[[ Data shown, beginning ]]

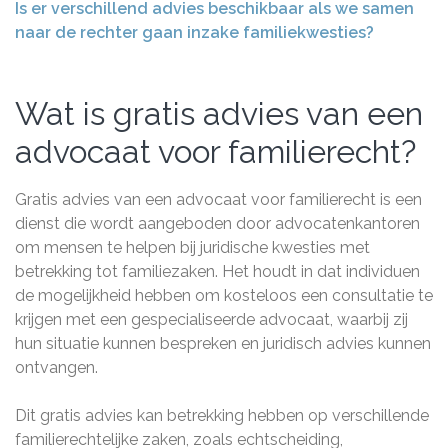
Is er verschillend advies beschikbaar als we samen
naar de rechter gaan inzake familiekwesties?
Wat is gratis advies van een
advocaat voor familierecht?
Gratis advies van een advocaat voor familierecht is een
dienst die wordt aangeboden door advocatenkantoren
om mensen te helpen bij juridische kwesties met
betrekking tot familiezaken. Het houdt in dat individuen
de mogelijkheid hebben om kosteloos een consultatie te
krijgen met een gespecialiseerde advocaat, waarbij zij
hun situatie kunnen bespreken en juridisch advies kunnen
ontvangen.
Dit gratis advies kan betrekking hebben op verschillende
familierechtelijke zaken, zoals echtscheiding,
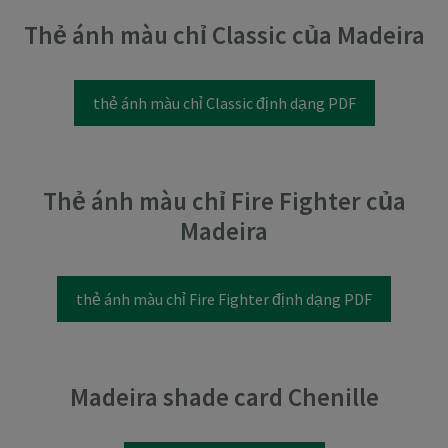
Thẻ ánh màu chỉ Classic của Madeira
thẻ ánh màu chỉ Classic định dạng PDF
Thẻ ánh màu chỉ Fire Fighter của
Madeira
thẻ ánh màu chỉ Fire Fighter định dạng PDF
Madeira shade card Chenille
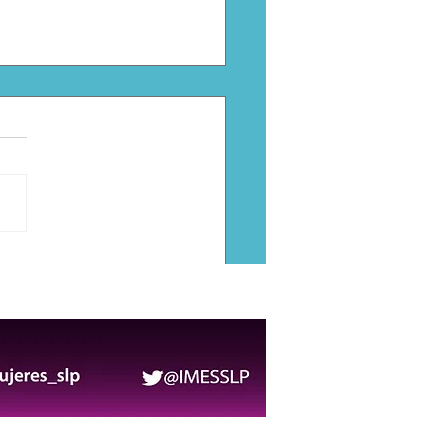
citan a servidores
icos para fortalecer la
ción a personas con
apacidad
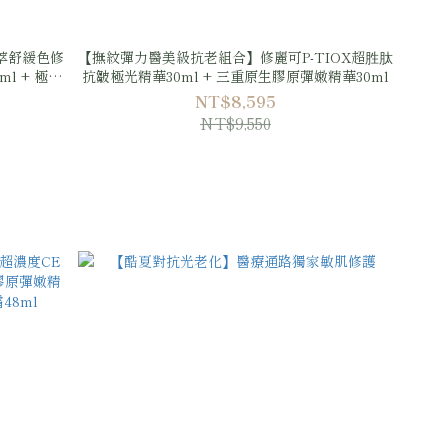
萃舒緩色修
【撫紋彈力醫美級抗老組合】修麗可P-TIOX超胜肽
ml + 極致
抗皺極光精華30ml + 三重原生膠原彈嫩精華30ml
0ml
NT$8,595
NT$9,550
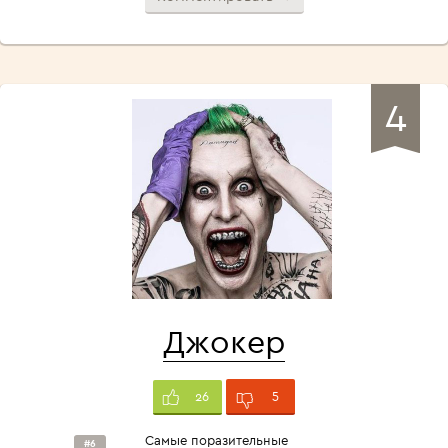
4
Джокер
5
26
Самые поразительные
#6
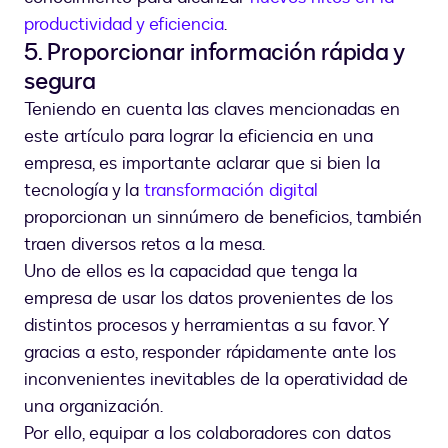
productividad y eficiencia
.
5. Proporcionar información rápida y
segura
Teniendo en cuenta las claves mencionadas en
este artículo para lograr la eficiencia en una
empresa, es importante aclarar que si bien la
tecnología y la
transformación digital
proporcionan un sinnúmero de beneficios, también
traen diversos retos a la mesa.
Uno de ellos es la capacidad que tenga la
empresa de usar los datos provenientes de los
distintos procesos y herramientas a su favor. Y
gracias a esto, responder rápidamente ante los
inconvenientes inevitables de la operatividad de
una organización.
Por ello, equipar a los colaboradores con datos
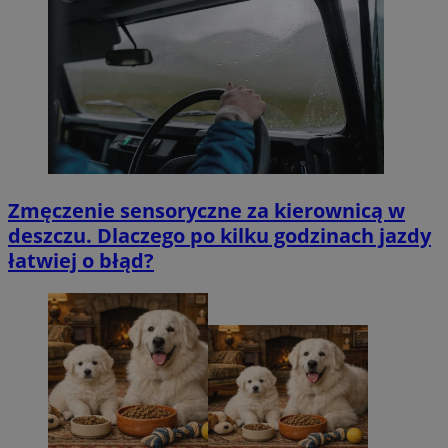
Zmęczenie sensoryczne za kierownicą w
deszczu. Dlaczego po kilku godzinach jazdy
łatwiej o błąd?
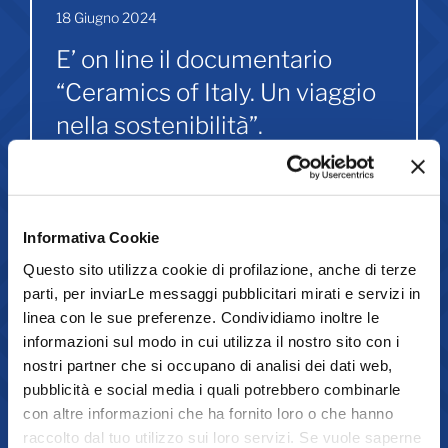
18 Giugno 2024
E’ on line il documentario
“Ceramics of Italy. Un viaggio
nella sostenibilità”.
Promozione
Informativa Cookie
Questo sito utilizza cookie di profilazione, anche di terze
18 Giugno 2024
parti, per inviarLe messaggi pubblicitari mirati e servizi in
linea con le sue preferenze. Condividiamo inoltre le
Dichiarazione Iva 2024: in
informazioni sul modo in cui utilizza il nostro sito con i
arrivo le comunicazioni di
nostri partner che si occupano di analisi dei dati web,
anomalia
pubblicità e social media i quali potrebbero combinarle
con altre informazioni che ha fornito loro o che hanno
Fisco, finanza e agevolazioni
raccolto dal tuo utilizzo sui loro servizi. Se vuole saperne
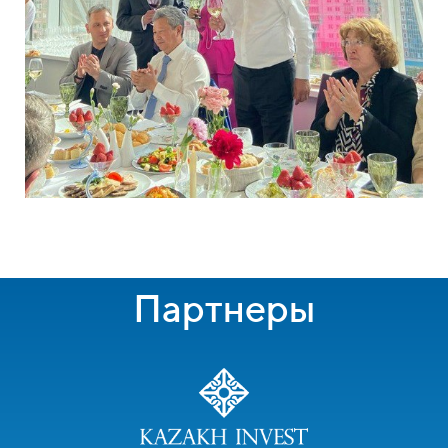
Партнеры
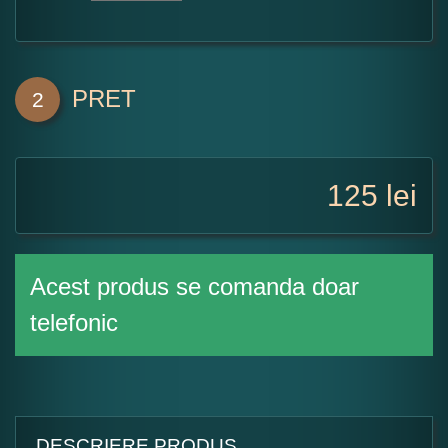
PRET
2
125
lei
Acest produs se comanda doar
telefonic
DESCRIERE PRODUS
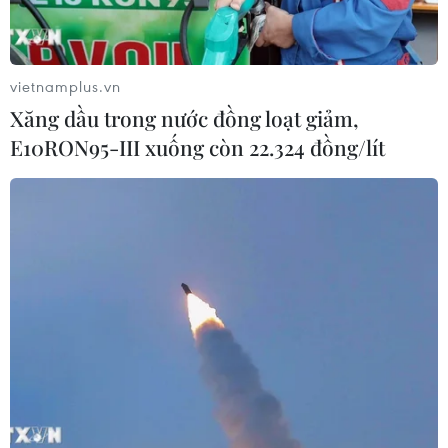
vietnamplus.vn
Xăng dầu trong nước đồng loạt giảm,
E10RON95-III xuống còn 22.324 đồng/lít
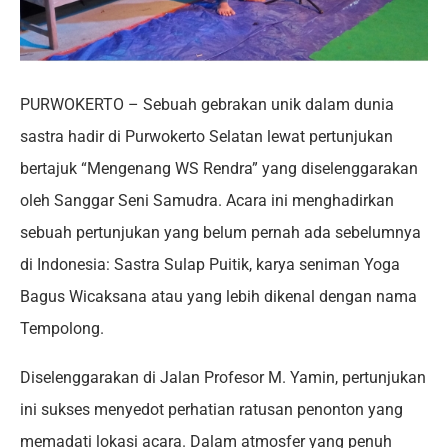
PURWOKERTO – Sebuah gebrakan unik dalam dunia
sastra hadir di Purwokerto Selatan lewat pertunjukan
bertajuk “Mengenang WS Rendra” yang diselenggarakan
oleh Sanggar Seni Samudra. Acara ini menghadirkan
sebuah pertunjukan yang belum pernah ada sebelumnya
di Indonesia: Sastra Sulap Puitik, karya seniman Yoga
Bagus Wicaksana atau yang lebih dikenal dengan nama
Tempolong.
Diselenggarakan di Jalan Profesor M. Yamin, pertunjukan
ini sukses menyedot perhatian ratusan penonton yang
memadati lokasi acara. Dalam atmosfer yang penuh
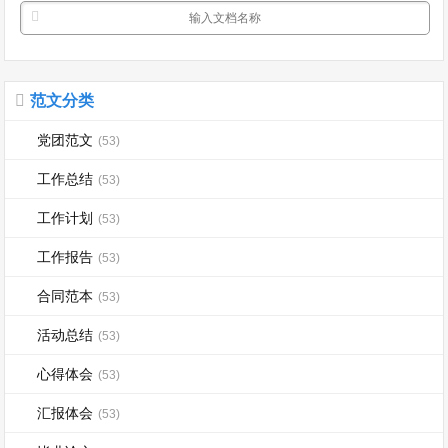
范文分类
党团范文
(53)
工作总结
(53)
工作计划
(53)
工作报告
(53)
合同范本
(53)
活动总结
(53)
心得体会
(53)
汇报体会
(53)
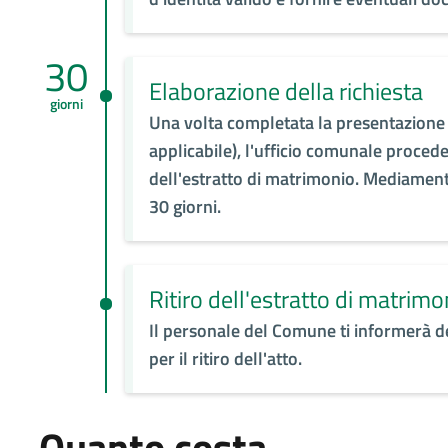
30
Elaborazione della richiesta
giorni
Una volta completata la presentazione d
applicabile), l'ufficio comunale procede
dell'estratto di matrimonio. Mediamente 
30 giorni.
Ritiro dell'estratto di matrimo
Il personale del Comune ti informerà d
per il ritiro dell'atto.
Quanto costa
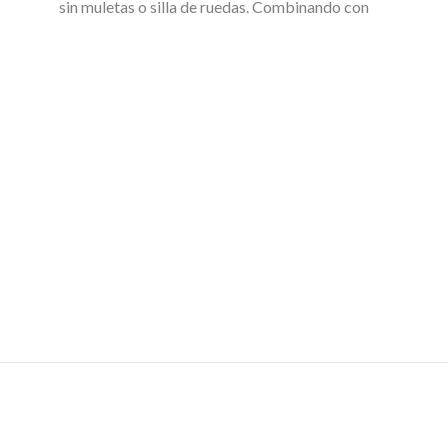
sin muletas o silla de ruedas. Combinando con
terapia convencional y técnicas de Alemania de la
Mano de profesionales altamente capacitados.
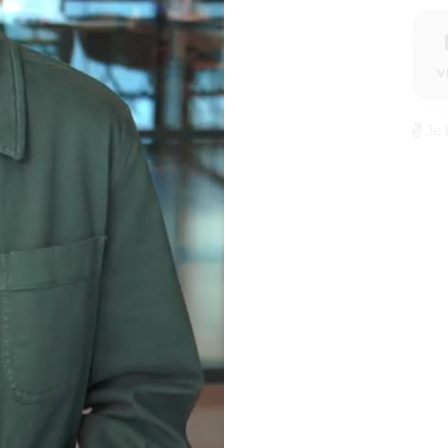
V
✌️
Je 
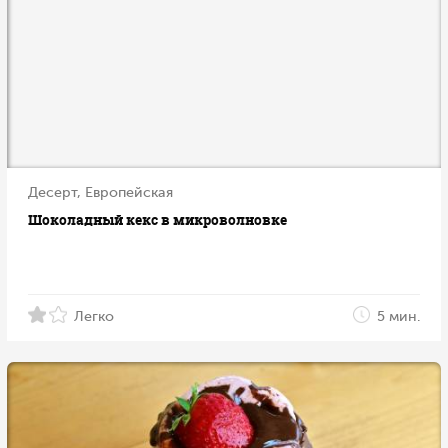
Десерт, Европейская
Шоколадный кекс в микроволновке
Легко
5 мин.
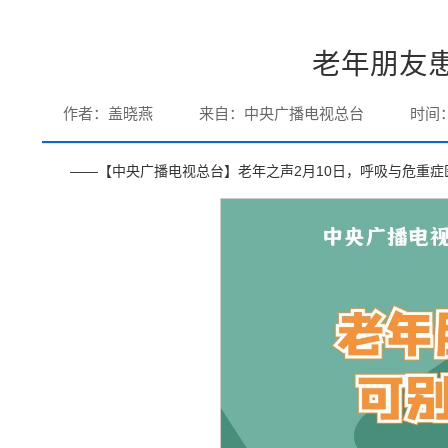
老年朋友患
作者：盖晓燕
来自：中央广播电视总台
时间：2
——【中央广播电视总台】老年之声2月10日，呼吸与危重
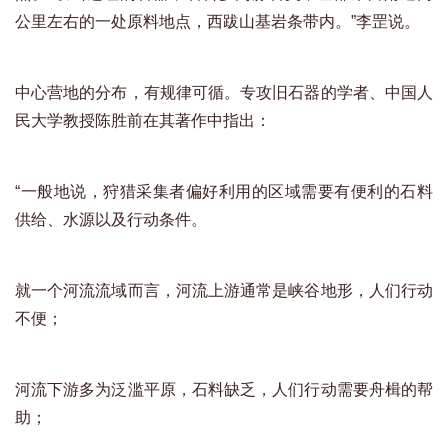
公里左右的一处原料地点，西跋山基岩条带内。”李罡说。
中心营地的分布，有规律可循。专攻旧石器的学者、中国人
民大学教授陈胜前在其著作中指出：
“一般地说，狩猎采集者偏好利用的区域需要有便利的石料
供给、水源以及行动条件。
就一个河流流域而言，河流上游通常是峡谷地形，人们行动
不便；
河流下游多为泛滥平原，石料缺乏，人们行动需要舟楫的帮
助；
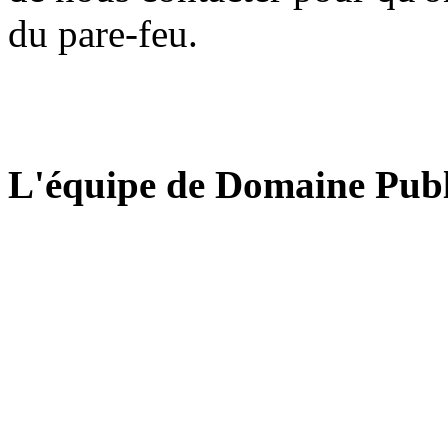
du pare-feu.
L'équipe de Domaine Publ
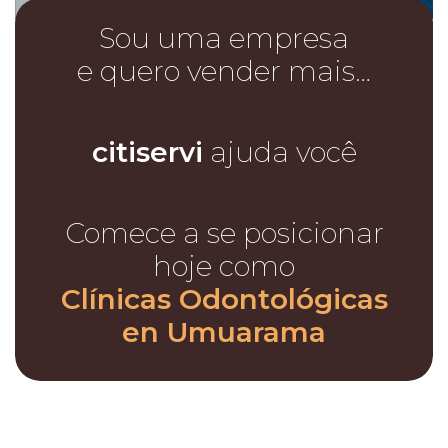
Sou uma empresa
e quero vender mais…
citiservi
ajuda você
Comece a se posicionar
hoje como
Clínicas Odontológicas
en Umuarama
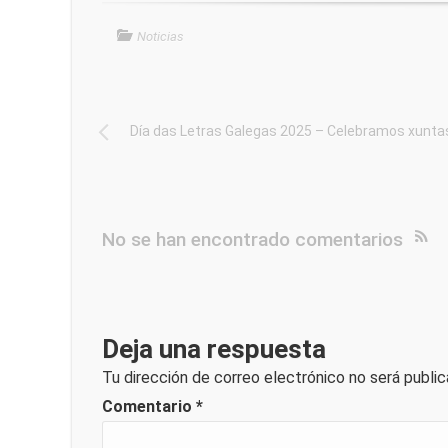
Noticias
Día das Letras Galegas 2025 – Celebramos xunta
No se han encontrado comentarios
Deja una respuesta
Tu dirección de correo electrónico no será public
Comentario
*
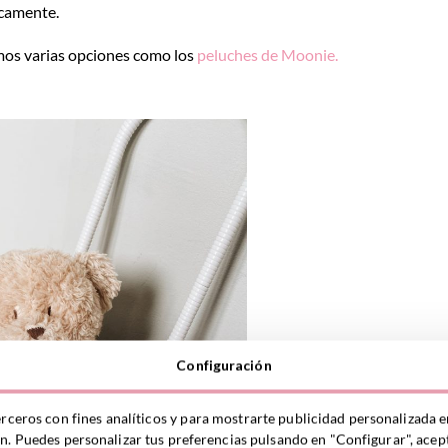
icamente.
emos varias opciones como los
peluches de Moonie.
Configuración
erceros con fines analíticos y para mostrarte publicidad personalizada e
ón. Puedes personalizar tus preferencias pulsando en "Configurar", acept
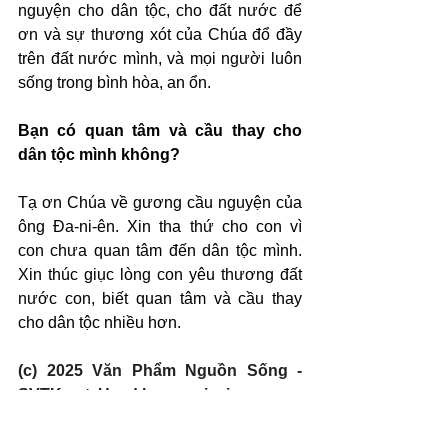
nguyện cho dân tộc, cho đất nước để 
ơn và sự thương xót của Chúa đổ đầy 
trên đất nước mình, và mọi người luôn 
sống trong bình hòa, an ổn.
Bạn có quan tâm và cầu thay cho 
dân tộc mình không?
Tạ ơn Chúa về gương cầu nguyện của 
ông Đa-ni-ên. Xin tha thứ cho con vì 
con chưa quan tâm đến dân tộc mình. 
Xin thúc giục lòng con yêu thương đất 
nước con, biết quan tâm và cầu thay 
cho dân tộc nhiều hơn.
(c) 2025 Văn Phẩm Nguồn Sống - 
SVTK.net. Used by permission.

[[ Data shown, end ]]

▶ [Work to complete]: Across the listing above, how many lines include the word "betrekking"? Answer with only the number.

▶ [Solved problem]: 2